- [DATASET ENTRIES]
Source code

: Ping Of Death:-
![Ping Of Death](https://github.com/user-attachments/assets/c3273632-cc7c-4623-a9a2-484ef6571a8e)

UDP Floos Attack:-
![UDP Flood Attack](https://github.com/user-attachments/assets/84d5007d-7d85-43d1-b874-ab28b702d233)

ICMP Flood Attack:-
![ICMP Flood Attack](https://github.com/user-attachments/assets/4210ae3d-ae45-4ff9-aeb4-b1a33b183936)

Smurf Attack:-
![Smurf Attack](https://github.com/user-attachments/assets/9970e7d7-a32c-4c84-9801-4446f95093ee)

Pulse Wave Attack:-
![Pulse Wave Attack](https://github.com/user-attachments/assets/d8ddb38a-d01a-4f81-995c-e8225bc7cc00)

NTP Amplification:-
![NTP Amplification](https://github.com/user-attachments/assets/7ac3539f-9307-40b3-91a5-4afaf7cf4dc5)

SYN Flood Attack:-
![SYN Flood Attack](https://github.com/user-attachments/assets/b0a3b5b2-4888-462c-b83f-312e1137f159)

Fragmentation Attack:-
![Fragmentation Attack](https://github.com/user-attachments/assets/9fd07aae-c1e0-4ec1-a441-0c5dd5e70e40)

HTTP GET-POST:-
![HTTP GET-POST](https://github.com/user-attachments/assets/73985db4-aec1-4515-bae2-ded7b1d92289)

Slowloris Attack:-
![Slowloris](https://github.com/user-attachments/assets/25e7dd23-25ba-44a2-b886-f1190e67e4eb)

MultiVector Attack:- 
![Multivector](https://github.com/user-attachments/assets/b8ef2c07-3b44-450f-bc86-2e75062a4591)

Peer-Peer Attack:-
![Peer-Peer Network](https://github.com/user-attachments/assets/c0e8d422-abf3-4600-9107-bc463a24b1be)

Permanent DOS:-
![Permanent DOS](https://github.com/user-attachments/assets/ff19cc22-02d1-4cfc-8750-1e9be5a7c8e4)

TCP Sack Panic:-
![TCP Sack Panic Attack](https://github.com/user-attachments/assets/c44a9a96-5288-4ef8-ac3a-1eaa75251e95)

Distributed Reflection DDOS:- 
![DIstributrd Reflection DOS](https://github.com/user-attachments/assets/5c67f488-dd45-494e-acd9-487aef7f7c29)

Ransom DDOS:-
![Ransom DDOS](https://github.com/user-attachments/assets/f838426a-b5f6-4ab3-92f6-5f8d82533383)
--
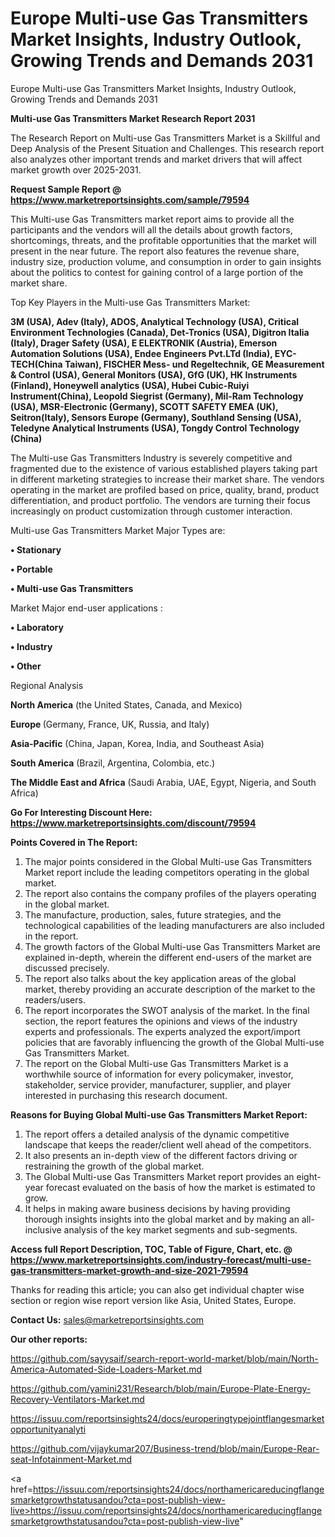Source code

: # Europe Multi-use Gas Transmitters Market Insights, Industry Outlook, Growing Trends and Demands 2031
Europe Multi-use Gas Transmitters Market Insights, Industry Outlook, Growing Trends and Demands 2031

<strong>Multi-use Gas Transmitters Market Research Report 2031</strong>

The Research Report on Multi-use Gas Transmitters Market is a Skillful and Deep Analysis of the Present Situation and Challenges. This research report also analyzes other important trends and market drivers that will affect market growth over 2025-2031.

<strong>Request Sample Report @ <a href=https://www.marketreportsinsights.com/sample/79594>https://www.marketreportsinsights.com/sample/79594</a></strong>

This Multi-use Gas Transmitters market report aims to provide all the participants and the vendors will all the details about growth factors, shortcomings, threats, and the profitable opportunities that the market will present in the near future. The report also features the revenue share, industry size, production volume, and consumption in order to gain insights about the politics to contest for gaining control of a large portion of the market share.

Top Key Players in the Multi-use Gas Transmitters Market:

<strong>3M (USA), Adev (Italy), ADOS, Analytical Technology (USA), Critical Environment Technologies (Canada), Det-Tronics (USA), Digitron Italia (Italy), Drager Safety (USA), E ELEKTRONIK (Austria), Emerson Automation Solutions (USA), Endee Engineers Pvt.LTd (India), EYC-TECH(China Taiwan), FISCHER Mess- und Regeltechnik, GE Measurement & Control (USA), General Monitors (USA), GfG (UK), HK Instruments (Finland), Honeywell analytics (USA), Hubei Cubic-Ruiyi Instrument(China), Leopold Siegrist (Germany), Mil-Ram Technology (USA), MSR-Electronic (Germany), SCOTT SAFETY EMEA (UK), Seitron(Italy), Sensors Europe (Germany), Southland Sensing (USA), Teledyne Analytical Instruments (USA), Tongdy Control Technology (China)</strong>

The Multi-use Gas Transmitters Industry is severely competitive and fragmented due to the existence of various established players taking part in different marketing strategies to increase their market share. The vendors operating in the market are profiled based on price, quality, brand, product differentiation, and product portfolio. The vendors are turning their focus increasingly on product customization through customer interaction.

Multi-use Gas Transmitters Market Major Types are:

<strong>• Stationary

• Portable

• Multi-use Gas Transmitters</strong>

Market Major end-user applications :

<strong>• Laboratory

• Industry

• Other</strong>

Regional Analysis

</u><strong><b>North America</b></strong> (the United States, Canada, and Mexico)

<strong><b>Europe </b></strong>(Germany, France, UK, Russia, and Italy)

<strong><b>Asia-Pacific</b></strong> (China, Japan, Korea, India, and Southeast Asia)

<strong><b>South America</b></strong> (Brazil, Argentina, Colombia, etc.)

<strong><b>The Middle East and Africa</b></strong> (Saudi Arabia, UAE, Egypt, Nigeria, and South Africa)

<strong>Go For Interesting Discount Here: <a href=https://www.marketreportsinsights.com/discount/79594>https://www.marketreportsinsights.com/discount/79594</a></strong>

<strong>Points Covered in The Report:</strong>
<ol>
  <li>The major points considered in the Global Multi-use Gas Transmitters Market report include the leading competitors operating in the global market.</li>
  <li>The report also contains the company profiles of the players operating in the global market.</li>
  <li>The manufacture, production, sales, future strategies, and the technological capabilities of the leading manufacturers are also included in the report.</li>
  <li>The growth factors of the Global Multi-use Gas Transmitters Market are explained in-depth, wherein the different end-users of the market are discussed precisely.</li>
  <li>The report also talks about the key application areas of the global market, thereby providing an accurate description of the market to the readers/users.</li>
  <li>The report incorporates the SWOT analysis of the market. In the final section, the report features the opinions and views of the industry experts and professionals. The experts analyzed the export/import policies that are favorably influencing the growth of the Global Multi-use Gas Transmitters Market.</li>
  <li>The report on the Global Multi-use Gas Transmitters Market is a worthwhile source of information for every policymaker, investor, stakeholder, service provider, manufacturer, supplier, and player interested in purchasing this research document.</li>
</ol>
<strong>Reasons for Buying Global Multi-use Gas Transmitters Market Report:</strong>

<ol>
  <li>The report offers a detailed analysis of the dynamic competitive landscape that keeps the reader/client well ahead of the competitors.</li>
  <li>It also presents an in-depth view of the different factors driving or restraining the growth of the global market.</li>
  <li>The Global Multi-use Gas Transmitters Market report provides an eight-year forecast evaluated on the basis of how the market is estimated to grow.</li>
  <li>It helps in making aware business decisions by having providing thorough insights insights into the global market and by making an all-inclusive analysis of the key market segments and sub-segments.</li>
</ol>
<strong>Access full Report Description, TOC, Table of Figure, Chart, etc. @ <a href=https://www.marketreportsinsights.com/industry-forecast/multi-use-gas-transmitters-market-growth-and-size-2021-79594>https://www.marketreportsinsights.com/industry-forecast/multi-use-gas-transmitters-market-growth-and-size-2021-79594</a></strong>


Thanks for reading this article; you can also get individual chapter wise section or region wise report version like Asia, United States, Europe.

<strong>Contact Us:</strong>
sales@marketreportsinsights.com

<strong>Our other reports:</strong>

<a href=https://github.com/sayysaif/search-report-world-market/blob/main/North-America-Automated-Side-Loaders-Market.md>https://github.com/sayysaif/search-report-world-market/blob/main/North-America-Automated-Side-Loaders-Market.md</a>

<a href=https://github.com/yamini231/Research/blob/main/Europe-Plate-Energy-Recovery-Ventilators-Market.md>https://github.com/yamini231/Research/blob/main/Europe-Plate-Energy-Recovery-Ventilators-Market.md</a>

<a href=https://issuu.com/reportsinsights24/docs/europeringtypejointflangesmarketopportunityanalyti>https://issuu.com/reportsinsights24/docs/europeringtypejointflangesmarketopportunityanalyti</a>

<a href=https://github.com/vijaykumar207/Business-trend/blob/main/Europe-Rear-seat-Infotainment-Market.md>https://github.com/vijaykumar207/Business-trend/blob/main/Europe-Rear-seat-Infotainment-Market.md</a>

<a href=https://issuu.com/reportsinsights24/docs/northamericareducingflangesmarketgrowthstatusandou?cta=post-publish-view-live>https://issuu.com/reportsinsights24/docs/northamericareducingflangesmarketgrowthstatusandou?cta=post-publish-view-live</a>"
...
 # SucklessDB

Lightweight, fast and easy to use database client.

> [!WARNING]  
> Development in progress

- [WHAT TO PRODUCE]
Locate every line in the data above that contains the string "Wave" and copy each of those lines.

- [RESPONSE TO THIS TASK]
Pulse Wave Attack:-
![Pulse Wave Attack](https://github.com/user-attachments/assets/d8ddb38a-d01a-4f81-995c-e8225bc7cc00)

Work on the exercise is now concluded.